Neues von Lytro
Über die Lichtfeldkameras der Firma Lytro hatten wir schon mehrfach berichtet. Nun verlegt der Hersteller seinen Schwerpunkt auf Kameras für die Filmproduktion.
Schon seit mehr als 10 Jahren arbeiten Forschungsinstitute und Unternehmen an Lichtfeldkameras, die nicht nur aufzeichnen, wieviel Licht auf jeden Punkt des Sensors trifft, sondern auch, woher dieses Licht kommt. Aus diesen Lichtfelddaten kann man im Nachhinein Bilder mit unterschiedlicher Entfernungseinstellung und Blende berechnen – man stellt also nicht vor der Aufnahme scharf, sondern entscheidet sich erst im Nachhinein, auf welchem Motiv der Fokus liegen und wie weit sich die Schärfenzone erstrecken soll. Vor vier Jahren brachte der US-Hersteller Lytro die erste erschwingliche Lichtfeldkamera für den Massenmarkt heraus, dem 2014 ein verbessertes Modell folgte, aber diese Kameras kamen über den Status eines Kuriosums nicht hinaus.
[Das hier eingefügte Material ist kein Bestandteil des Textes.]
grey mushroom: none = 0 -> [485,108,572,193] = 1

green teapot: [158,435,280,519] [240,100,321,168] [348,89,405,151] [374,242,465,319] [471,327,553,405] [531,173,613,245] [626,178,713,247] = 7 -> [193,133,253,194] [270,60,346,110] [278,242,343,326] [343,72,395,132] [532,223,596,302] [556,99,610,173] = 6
Die Möglichkeit der nachträglichen Fokussierung ist zwar verblüffend, aber der praktische Nutzen der relativ niedrig aufgelösten Bilder blieb gering.
Lytro hat daher seinen Schwerpunkt verlagert. Man will nicht mehr erschwingliche Kameras an Endverbraucher verkaufen, sondern mit Lichtfeldkameras die Filmproduktion revolutionieren. Lytros jüngst angekündigte Filmkamera wird mit einem 755-Megapixel-Sensor ausgestattet sein, der bis zu 300 Bilder pro Sekunde liefern soll. Die extrem hohe Sensorauflösung ist nötig, damit auch der Winkel der Lichtstrahlen erfasst werden kann, die auf einen Bildpunkt treffen. Wie bei den kleinen Lichtfeldkameras kann man im Nachhinein fokussieren und beispielsweise die Schärfe einem Schauspieler präzise nachführen, der sich auf die Kamera zu oder von ihr weg bewegt. Aufgrund der großen Eintrittspupille von rund 100 mm kann die Kamera sogar zwei Stereobilder erzeugen, so dass sie sich auch für die Aufnahme von 3D-Filmen eignet.
Mit den Lichtfelddaten lässt sich aber noch mehr anfangen. Statt Schauspieler vor einem Green Screen zu filmen, um das Grün des Hintergrunds durch ein anderes Bild zu ersetzen, kann man einen beliebigen Hintergrund verwenden. Aus den Lichtfelddaten ergibt sich, wo sich ein bestimmtes Detail befindet, und wenn die Schauspieler 2 Meter entfernt sind, kann man alle Teile des Bildes ausblenden, deren Distanz 2,5 Meter überschreitet. Es ist so, als sei das Bild von vornherein in Ebenen gestaffelt, die sich beliebig ein- und ausblenden lassen. Freistellen war noch nie so einfach.
Da die Kamera bis zu 300 Bilder pro Sekunde liefert, kann man bewegte Motive wahlweise scharf aufgelöst filmen oder durch die Verrechnung mehrerer Frames eine beliebige Bewegungsunschärfe erzeugen. Der große Dynamikumfang von 16 Blendenstufen, wie ihn Lytro verspricht, gibt auch bei der Belichtung einigen Spielraum. Regisseur und Kameramann müssen zwar immer noch entscheiden, welchen Blickwinkel die Kamera aufnehmen soll, aber viele andere Entscheidungen können auch erst in der Postproduction getroffen zu werden und auch danach noch revidiert werden.
Für den Kinozuschauer ändert sich wohlgemerkt nichts. Die mit der Lytro-Kamera (von der noch in diesem Jahr erste Exemplare verfügbar werden sollen) produzierten Filme wären gewöhnliche 2D- oder auch 3D-Filme, denen man nicht unbedingt ansieht, wie sie aufgenommen worden sind. Die Lichtfeldtechnologie könnte aber Filmtricks möglich machen, die bislang am erforderlichen Aufwand gescheitert waren. Warten wir ab, was die ersten Kinofilme dieser Art zu bieten haben.